Alışılmış hikayesi olan bir romantik komedi....
Yazar: Duygu Kocabaylıoğluİspanya yapımı Ölümsüz Aşk (Bypass), aslında alışılmış hikayesi olan bir romantik komedi. Öyle ki yakın zamanda, özellikle artan kanser hastalığı teşhisleriyle bu tarz senaryolar daha çok kaleme alınır oldu. Hastalığını yeni öğrenen ve kısıtlı zamanı olan kadın/erkek, ömrünün geri kalanını haklı biçimde en güzel şekilde ve aşık olarak geçirmek ister. Karşı taraf olarak benzer duyguları beslemeseniz de ona acır, sever ve yanında olmak, destek olmak istersiniz.
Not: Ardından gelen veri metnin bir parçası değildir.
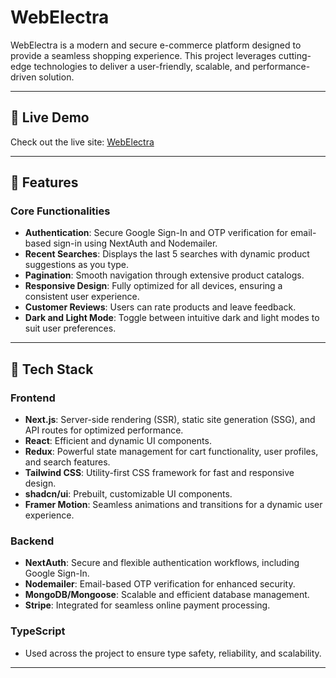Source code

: # WebElectra

WebElectra is a modern and secure e-commerce platform designed to provide a seamless shopping experience. This project leverages cutting-edge technologies to deliver a user-friendly, scalable, and performance-driven solution.

---

## 🚀 Live Demo

Check out the live site: [WebElectra]()

---

## 🌟 Features

### Core Functionalities

- **Authentication**: Secure Google Sign-In and OTP verification for email-based sign-in using NextAuth and Nodemailer.
- **Recent Searches**: Displays the last 5 searches with dynamic product suggestions as you type.
- **Pagination**: Smooth navigation through extensive product catalogs.
- **Responsive Design**: Fully optimized for all devices, ensuring a consistent user experience.
- **Customer Reviews**: Users can rate products and leave feedback.
- **Dark and Light Mode**: Toggle between intuitive dark and light modes to suit user preferences.

---

## 🔧 Tech Stack

### Frontend

- **Next.js**: Server-side rendering (SSR), static site generation (SSG), and API routes for optimized performance.
- **React**: Efficient and dynamic UI components.
- **Redux**: Powerful state management for cart functionality, user profiles, and search features.
- **Tailwind CSS**: Utility-first CSS framework for fast and responsive design.
- **shadcn/ui**: Prebuilt, customizable UI components.
- **Framer Motion**: Seamless animations and transitions for a dynamic user experience.

### Backend

- **NextAuth**: Secure and flexible authentication workflows, including Google Sign-In.
- **Nodemailer**: Email-based OTP verification for enhanced security.
- **MongoDB/Mongoose**: Scalable and efficient database management.
- **Stripe**: Integrated for seamless online payment processing.

### TypeScript

- Used across the project to ensure type safety, reliability, and scalability.

---
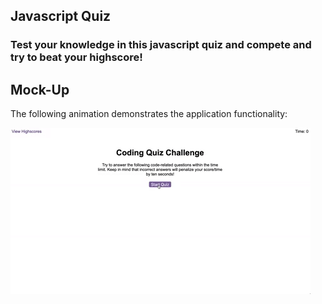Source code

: ## Javascript Quiz

### Test your knowledge in this javascript quiz and compete and try to beat your highscore!

## Mock-Up

The following animation demonstrates the application functionality:

![A user clicks through an interactive coding quiz, then enters initials to save the high score before resetting and starting over.](./images/04-web-apis-homework-demo.gif)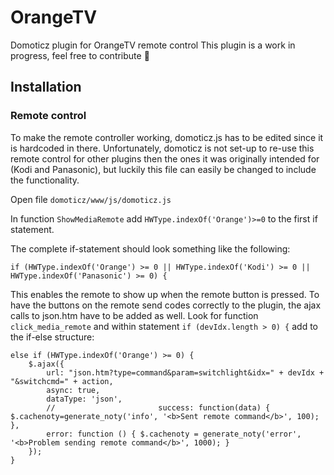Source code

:# OrangeTV

Domoticz plugin for OrangeTV remote control
This plugin is a work in progress, feel free to contribute 🙂

## Installation

### Remote control

To make the remote controller working, domoticz.js has to be edited since it is hardcoded in there. Unfortunately, domoticz is not set-up to re-use this remote control for other plugins then the ones it was originally intended for (Kodi and Panasonic), but luckily this file can easily be changed to include the functionality.

Open file `domoticz/www/js/domoticz.js`

In function `ShowMediaRemote` add `HWType.indexOf('Orange')>=0`  to the first if statement.

The complete if-statement should look something like the following:

    if (HWType.indexOf('Orange') >= 0 || HWType.indexOf('Kodi') >= 0 || HWType.indexOf('Panasonic') >= 0) {

This enables the remote to show up when the remote button is pressed.
To have the buttons on the remote send codes correctly to the plugin, the ajax calls to json.htm have to be added as well. Look for function `click_media_remote` and within statement `if (devIdx.length > 0) {` add to the if-else structure:

    else if (HWType.indexOf('Orange') >= 0) {
        $.ajax({
            url: "json.htm?type=command&param=switchlight&idx=" + devIdx + "&switchcmd=" + action,
            async: true,
            dataType: 'json',
            //                       success: function(data) { $.cachenoty=generate_noty('info', '<b>Sent remote command</b>', 100); },
            error: function () { $.cachenoty = generate_noty('error', '<b>Problem sending remote command</b>', 1000); }
        });
    }


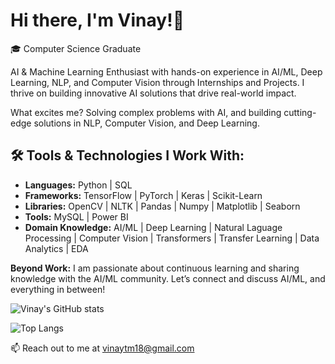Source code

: # Hi there, I'm Vinay!👋
🎓 Computer Science Graduate

AI & Machine Learning Enthusiast with hands-on experience in AI/ML, Deep Learning, NLP, and Computer Vision through Internships and Projects.
I thrive on building innovative AI solutions that drive real-world impact.

What excites me? Solving complex problems with AI, and building cutting-edge solutions in NLP, Computer Vision, and Deep Learning.

## 🛠️ Tools & Technologies I Work With:

- **Languages:** Python | SQL
- **Frameworks:** TensorFlow | PyTorch | Keras | Scikit-Learn
- **Libraries:** OpenCV | NLTK | Pandas | Numpy | Matplotlib | Seaborn
- **Tools:** MySQL | Power BI
- **Domain Knowledge:** AI/ML | Deep Learning | Natural Laguage Processing | Computer Vision | Transformers | Transfer Learning | Data Analytics | EDA

**Beyond Work:** I am passionate about continuous learning and sharing knowledge with the AI/ML community. Let’s connect and discuss AI/ML, and everything in between!

![Vinay's GitHub stats](https://github-readme-stats.vercel.app/api?username=vinaykumartm1&show_icons=true&theme=radical)

![Top Langs](https://github-readme-stats.vercel.app/api/top-langs/?username=vinaykumartm1&layout=compact&theme=radical)




📫 Reach out to me at vinaytm18@gmail.com
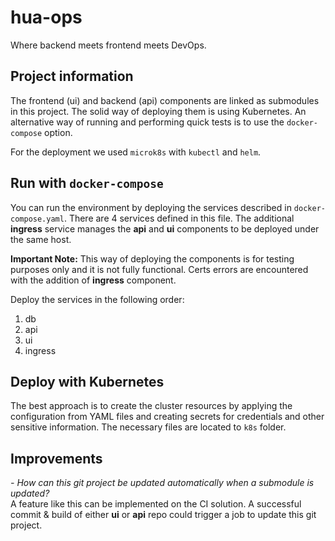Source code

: # hua-ops
Where backend meets frontend meets DevOps.

## Project information

The frontend (ui) and backend (api) components are linked as submodules in this project. The solid way of deploying them is using Kubernetes. An alternative way of running and performing quick tests is to use the `docker-compose` option.

For the deployment we used `microk8s` with `kubectl` and `helm`.

## Run with `docker-compose`

You can run the environment by deploying the services described in `docker-compose.yaml`. There are 4 services defined in this file. The additional **ingress** service manages the **api** and **ui** components to be deployed under the same host. 

__Important Note:__ This way of deploying the components is for testing purposes only and it is not fully functional. Certs errors are encountered with the addition of **ingress** component.  

Deploy the services in the following order:
1. db
2. api
3. ui
4. ingress

## Deploy with Kubernetes

The best approach is to create the cluster resources by applying the configuration from YAML files and creating secrets for credentials and other sensitive information. The necessary files are located to `k8s` folder.

## Improvements

*- How can this git project be updated automatically when a submodule is updated?*  
A feature like this can be implemented on the CI solution. A successful commit & build of either **ui** or **api** repo could trigger a job to update this git project.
Sonra bir bakmışsınız ki siz de aşık olmuşsunuz. Geçtiğimiz dönemlerde vizyona giren Aşk Şimdi (Now Is Good), Bir Tutam Cennet (A Little Bit of Heaven) gibi filmler bu kalıp üzerinden giden örnekler...
Bu filmdeyse, dostlukları çocukluk yıllarına dayanan 4 arkadaş, Jone, Maria, Lukas ve Xabi zamanla birbirlerinden uzaklaşsa da kopmamışlardır. Ekibin çapkın ismi Xabi, iş için Bilboa’dan Barcelona’ya taşınmıştır ve birkaç yıldır arkadaşlarıyla görüşmemiştir. Bu arada Maria’nın kalbinde ciddi bir rahatsızlık ortaya çıkmıştır. Kalp kasında oluşan bir hasar sonucu kalp yetmezliği vardır ve modern tıbbın tüm çözümlerine rağmen en fazla birkaç haftalık ömrü kalmıştır. Haberi alan Xabi apar topar hastaneye gelir ve yıllardır Maria’nın kendisinden sakladığı sırrı Jone’den öğrenir. Maria Xabi’ye tanıştıkları günden beri hep aşıktır ama arkadaşlıkları bozulmasın diye itiraftan her zaman kaçmıştır ve şimdi ölmek üzeredir. Xabi hasta yatağında onu son günlerinde mutlu etmek için kendisinin de ona eskiden beri aşık olduğu yalanını söyler. Ama doğuracağı sonuçları hiç hesaplamadan söylediği bu masum yalan Maria’nın iyileşmesini sağlar! Şimdi Maria’nın hayatı bir anlamda Xabi’nin elindedir…
Hikayenin gerisi yalanların yeni yalanlar doğurması, pinpon topu gibi Barcelona-Bilboa arasında, yani hasta sevgilisi ile hamile sevgilisi arasında gidip gelen Xabi’nin durumu idare etmeye çalışırken kendi duygularının da değişmesi üzerinden ilerliyor. Bu arada arkadaş grubu arasındaki yanlış anlaşılmalar, ekibe bir şekilde dahil olan doktor Santi’nin gariplikleri filmin ara sıcak komedi sosları oluyor.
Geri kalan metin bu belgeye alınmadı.